(Saved entries)
*-*-*

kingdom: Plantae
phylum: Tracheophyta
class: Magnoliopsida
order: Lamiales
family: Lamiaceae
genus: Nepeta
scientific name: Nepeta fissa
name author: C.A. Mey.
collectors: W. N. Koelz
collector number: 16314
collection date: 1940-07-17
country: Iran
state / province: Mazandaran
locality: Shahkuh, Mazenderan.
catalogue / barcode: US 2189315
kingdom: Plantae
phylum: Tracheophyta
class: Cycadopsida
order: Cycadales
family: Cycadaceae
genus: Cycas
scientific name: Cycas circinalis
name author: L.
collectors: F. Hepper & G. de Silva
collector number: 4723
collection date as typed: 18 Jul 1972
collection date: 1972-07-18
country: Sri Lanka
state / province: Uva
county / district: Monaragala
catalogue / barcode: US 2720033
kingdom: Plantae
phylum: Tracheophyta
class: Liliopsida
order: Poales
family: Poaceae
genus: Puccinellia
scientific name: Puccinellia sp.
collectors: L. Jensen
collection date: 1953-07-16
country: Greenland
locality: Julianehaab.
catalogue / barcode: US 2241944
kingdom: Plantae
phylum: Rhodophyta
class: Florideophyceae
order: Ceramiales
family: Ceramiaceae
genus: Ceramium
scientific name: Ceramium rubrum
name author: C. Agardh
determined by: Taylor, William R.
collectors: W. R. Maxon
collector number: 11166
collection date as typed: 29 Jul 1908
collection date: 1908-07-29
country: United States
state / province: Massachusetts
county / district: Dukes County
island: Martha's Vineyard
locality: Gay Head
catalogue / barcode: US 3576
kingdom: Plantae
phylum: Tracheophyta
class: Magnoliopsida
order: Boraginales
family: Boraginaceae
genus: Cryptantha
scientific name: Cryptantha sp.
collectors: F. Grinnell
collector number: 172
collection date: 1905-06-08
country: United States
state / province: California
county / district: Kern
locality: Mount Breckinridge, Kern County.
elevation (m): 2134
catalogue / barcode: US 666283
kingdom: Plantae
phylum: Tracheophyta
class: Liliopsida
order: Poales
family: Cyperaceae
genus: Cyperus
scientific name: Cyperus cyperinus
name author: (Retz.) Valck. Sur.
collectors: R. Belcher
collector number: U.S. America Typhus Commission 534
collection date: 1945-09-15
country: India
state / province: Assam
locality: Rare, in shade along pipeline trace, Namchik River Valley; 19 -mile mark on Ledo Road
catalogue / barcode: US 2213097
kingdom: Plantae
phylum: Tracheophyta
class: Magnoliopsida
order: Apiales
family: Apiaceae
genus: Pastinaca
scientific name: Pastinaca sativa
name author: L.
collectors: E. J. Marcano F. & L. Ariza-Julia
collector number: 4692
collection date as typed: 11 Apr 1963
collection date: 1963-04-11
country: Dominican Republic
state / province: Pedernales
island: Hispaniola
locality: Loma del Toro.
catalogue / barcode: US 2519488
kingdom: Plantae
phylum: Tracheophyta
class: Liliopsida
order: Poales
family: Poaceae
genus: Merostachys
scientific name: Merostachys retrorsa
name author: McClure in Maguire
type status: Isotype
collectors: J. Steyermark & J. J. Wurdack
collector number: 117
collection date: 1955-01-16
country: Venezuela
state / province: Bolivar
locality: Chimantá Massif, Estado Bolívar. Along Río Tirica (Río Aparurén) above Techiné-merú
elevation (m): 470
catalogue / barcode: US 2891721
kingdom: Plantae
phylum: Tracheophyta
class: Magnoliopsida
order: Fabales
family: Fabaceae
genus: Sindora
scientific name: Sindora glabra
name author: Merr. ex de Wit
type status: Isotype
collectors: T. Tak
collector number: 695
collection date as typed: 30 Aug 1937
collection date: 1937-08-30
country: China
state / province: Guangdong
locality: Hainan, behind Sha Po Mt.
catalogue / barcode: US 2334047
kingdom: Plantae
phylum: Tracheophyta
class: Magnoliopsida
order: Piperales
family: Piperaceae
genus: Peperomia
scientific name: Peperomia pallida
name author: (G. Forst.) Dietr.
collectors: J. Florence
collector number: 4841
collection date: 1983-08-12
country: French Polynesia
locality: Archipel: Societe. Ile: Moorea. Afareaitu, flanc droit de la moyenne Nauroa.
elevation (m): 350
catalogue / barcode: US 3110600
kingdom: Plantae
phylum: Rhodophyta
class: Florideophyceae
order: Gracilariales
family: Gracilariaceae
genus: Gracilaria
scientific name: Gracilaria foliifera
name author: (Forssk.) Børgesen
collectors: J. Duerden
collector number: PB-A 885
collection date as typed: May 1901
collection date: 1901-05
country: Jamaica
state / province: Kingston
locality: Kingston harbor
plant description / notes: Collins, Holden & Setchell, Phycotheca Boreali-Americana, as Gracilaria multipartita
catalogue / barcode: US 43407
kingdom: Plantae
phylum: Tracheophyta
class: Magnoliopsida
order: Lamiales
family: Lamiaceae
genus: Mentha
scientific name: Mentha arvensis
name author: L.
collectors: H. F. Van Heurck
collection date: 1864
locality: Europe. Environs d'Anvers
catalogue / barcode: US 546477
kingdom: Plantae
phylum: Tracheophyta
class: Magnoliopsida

*-*-*

- **SHORT TASK**: Can you return, word for word, the lines that begin with the one containing "genus: Cycas" and end with the one containing "genus: Pastinaca", including both of those lines?

- **TASK RESPONSE**:
genus: Cycas
scientific name: Cycas circinalis
name author: L.
collectors: F. Hepper & G. de Silva
collector number: 4723
collection date as typed: 18 Jul 1972
collection date: 1972-07-18
country: Sri Lanka
state / province: Uva
county / district: Monaragala
catalogue / barcode: US 2720033
kingdom: Plantae
phylum: Tracheophyta
class: Liliopsida
order: Poales
family: Poaceae
genus: Puccinellia
scientific name: Puccinellia sp.
collectors: L. Jensen
collection date: 1953-07-16
country: Greenland
locality: Julianehaab.
catalogue / barcode: US 2241944
kingdom: Plantae
phylum: Rhodophyta
class: Florideophyceae
order: Ceramiales
family: Ceramiaceae
genus: Ceramium
scientific name: Ceramium rubrum
name author: C. Agardh
determined by: Taylor, William R.
collectors: W. R. Maxon
collector number: 11166
collection date as typed: 29 Jul 1908
collection date: 1908-07-29
country: United States
state / province: Massachusetts
county / district: Dukes County
island: Martha's Vineyard
locality: Gay Head
catalogue / barcode: US 3576
kingdom: Plantae
phylum: Tracheophyta
class: Magnoliopsida
order: Boraginales
family: Boraginaceae
genus: Cryptantha
scientific name: Cryptantha sp.
collectors: F. Grinnell
collector number: 172
collection date: 1905-06-08
country: United States
state / province: California
county / district: Kern
locality: Mount Breckinridge, Kern County.
elevation (m): 2134
catalogue / barcode: US 666283
kingdom: Plantae
phylum: Tracheophyta
class: Liliopsida
order: Poales
family: Cyperaceae
genus: Cyperus
scientific name: Cyperus cyperinus
name author: (Retz.) Valck. Sur.
collectors: R. Belcher
collector number: U.S. America Typhus Commission 534
collection date: 1945-09-15
country: India
state / province: Assam
locality: Rare, in shade along pipeline trace, Namchik River Valley; 19 -mile mark on Ledo Road
catalogue / barcode: US 2213097
kingdom: Plantae
phylum: Tracheophyta
class: Magnoliopsida
order: Apiales
family: Apiaceae
genus: Pastinaca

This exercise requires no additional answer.